Every once in a while I like to take a step back and see where I am. Such is the case with card counting blackjack, baccarat and their respective side bets. In this article I am going to give summary statistics for every game and side bet I have analyzed for card counting in this blog. I hope this will give some perspective on the overall landscape of vulnerabilities. I am still finding that some in casino management obsess over small things while ignoring gaping and obvious holes in their game protection. For the most part, card counting is a very small thing. Unfortunately, some in casino management still sweat the small things.  Sweat equity is often worthless.

Three baseline statistics have evolved as I've written these posts. These statistics allow cross-comparison between various opportunities in a way that makes their relative vulnerabilities transparent. These statistics are:

1. Frequency of Wager (bet frequency). This number indicates the percentage of hands overall in which the true count exceeds the trigger count, in other words, the percent of hands the card counter will make the wager.
2. Average Advantage (EV per Bet). When the AP makes a wager, his edge will vary. Unlike hole-card play, edge sorting or collusion, card counting does not afford a static edge. This number gives the average edge the AP has over the casino when he makes the wager.
3. Win per 100 hands. Assume an AP is card counting the given game. He makes a \$100 wager on the game whenever he has the edge (as indicated by the true count), otherwise he makes no bet. Then, this number is the average amount the AP will earn per 100 hands.

This last statistic, "win per 100 hands," is my default measure of risk comparison. It is true that some games move faster or slower. A full six-deck table will move slower than a heads-up double-deck game. Baccarat almost always moves slower than blackjack. Mini-baccarat moves faster than squeeze baccarat. There is no reasonable way to normalize win-potential by game pace. Normalizing by a fixed number of hands at a fixed wager allows games of the same type to be easily compared.

It is my hope, going forward, that "win per 100 hands" will be the metric used by gaming companies when they publish statistics about their own game's vulnerabilities to card counting or other methodologies. My hope is currently two steps removed from reality. First, no game company has yet published accurate advantage play numbers on any game. Second (with this exception), they don't even appear to be making an attempt.

It is worth noting that some of the card counting systems presented here are not human-feasible. That does not mean they are not being used. For example, beating the Pairs bet in baccarat works quite well using a smart phone with the right app installed. On the other hand, the method I propose for 21 + 3 is useless, at best.

Another note is that some wagers are actually combinations of wagers that may require separate card counting. This is the case with the Slingo Bonus Bet 21 in blackjack, and the UR Way Egalite side bet in Baccarat. A team may work together to keep several counts and share information, allowing the team to beat games far more efficiently than a lone counter.

> _Goal_
Carry on the card counting summary from the point where its last paragraph ends. The records that follow are not required for this work.

(Stored entries)
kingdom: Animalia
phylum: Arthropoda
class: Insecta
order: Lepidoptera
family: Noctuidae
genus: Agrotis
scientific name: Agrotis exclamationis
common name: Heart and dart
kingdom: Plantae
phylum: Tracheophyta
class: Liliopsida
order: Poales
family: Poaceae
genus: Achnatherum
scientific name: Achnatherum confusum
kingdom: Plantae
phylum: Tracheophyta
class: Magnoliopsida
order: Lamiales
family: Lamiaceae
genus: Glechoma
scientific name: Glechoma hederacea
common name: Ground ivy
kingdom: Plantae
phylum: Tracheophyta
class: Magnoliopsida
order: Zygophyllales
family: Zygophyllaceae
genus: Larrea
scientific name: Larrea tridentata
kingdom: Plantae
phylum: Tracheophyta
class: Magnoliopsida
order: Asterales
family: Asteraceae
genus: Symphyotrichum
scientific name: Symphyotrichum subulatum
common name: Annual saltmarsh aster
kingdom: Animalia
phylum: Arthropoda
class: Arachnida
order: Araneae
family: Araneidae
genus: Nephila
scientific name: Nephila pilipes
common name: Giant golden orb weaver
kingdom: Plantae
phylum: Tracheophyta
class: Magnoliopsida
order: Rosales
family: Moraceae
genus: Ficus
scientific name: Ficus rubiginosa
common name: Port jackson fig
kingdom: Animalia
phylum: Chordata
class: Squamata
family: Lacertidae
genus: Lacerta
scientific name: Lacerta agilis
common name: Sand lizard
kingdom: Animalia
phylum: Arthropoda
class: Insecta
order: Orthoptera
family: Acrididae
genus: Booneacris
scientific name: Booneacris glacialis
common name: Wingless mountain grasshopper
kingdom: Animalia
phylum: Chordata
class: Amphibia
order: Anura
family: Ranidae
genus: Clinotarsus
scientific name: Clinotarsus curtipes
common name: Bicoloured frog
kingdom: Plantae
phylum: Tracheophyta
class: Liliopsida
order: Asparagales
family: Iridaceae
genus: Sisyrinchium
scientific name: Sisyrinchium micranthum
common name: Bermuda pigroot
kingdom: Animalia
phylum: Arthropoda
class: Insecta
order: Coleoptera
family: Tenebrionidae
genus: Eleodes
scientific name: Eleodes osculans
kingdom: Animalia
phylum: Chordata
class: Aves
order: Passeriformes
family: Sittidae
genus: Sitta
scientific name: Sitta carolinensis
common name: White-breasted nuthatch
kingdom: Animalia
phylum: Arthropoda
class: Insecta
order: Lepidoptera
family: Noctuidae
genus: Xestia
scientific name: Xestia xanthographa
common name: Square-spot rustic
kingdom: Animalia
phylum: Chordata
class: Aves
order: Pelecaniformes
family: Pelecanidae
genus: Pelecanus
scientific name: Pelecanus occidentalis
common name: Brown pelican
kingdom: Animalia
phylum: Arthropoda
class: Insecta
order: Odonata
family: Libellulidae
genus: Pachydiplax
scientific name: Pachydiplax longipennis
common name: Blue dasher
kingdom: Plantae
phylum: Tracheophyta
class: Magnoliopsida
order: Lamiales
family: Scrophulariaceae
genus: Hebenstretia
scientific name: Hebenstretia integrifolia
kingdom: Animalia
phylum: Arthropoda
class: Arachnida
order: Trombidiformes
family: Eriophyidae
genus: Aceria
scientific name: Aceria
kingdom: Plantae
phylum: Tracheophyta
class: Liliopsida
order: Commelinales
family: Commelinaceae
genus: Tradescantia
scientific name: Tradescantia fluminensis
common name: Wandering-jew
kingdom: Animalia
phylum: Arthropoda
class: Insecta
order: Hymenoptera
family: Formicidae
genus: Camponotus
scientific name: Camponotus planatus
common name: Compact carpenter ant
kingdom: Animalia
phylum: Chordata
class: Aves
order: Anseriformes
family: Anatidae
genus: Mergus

> _Written answer_
First, I summarize my results for double-deck blackjack. In this game, I always assume that the cut card is placed 75 cards from the start of the shoe (29 cards from the end). This is deeper placement than is typical for most casinos, hence my results give an upper bound for most casinos.

It is extremely useful to first state the statistics for the perfect high-low blackjack card counter. By perfect, I mean that the counter knows every high-low index. He wagers \$100 whenever he has the edge, otherwise he wagers \$0. He plays perfectly index strategy. He plays 100 hands.

Almost everyone I have ever met in the casino industry overestimates the danger of this individual. Once we know the win potential of this AP, every other game can be compared to the ordinary blackjack card counter. Here is the damage a perfect two-deck blackjack card counter can do:

• Frequency of bet: 33.67%
• Average Advantage: 1.97%
• Win \$ per 100 hands: \$66.33

Are you sweating the small stuff?

The following table gives statistics for every two-deck blackjack wager I have analyzed in this blog:

Assuming a lone card counter, the top three most vulnerable wagers in a two-deck game are:

• Field Gold 21 (\$238.15 per 100 hands)
• Bust It (\$168.04 per 100 hands)
• Lucky Lucky (\$158.63 per 100 hands)

Next, I present six-deck blackjack. In this game, I always assume that the cut card is placed 260 cards from the start of the shoe (52 cards = 1 deck from the end). This is deeper placement than is typical for most casinos.

Here are the baseline statistics for the perfect Hi-Lo blackjack card counter who is playing against the six-deck shoe game:

• Frequency of bet: 28.99%
• Average Advantage: 1.16%
• Win \$ per 100 hands: \$33.63

The following table gives statistics for every six-deck blackjack wager I have analyzed in this blog:

Assuming a lone card counter, the top three most vulnerable wagers in the six-deck shoe game are:

• Super Sevens (\$855.07 per 100 hands)
• Slingo Bonus Bet 21 (21) (\$494.26 per 100 hands)
• Red Flex (\$320.42 per 100 hands)

Note, I only included one of the Slingo wagers in the list above.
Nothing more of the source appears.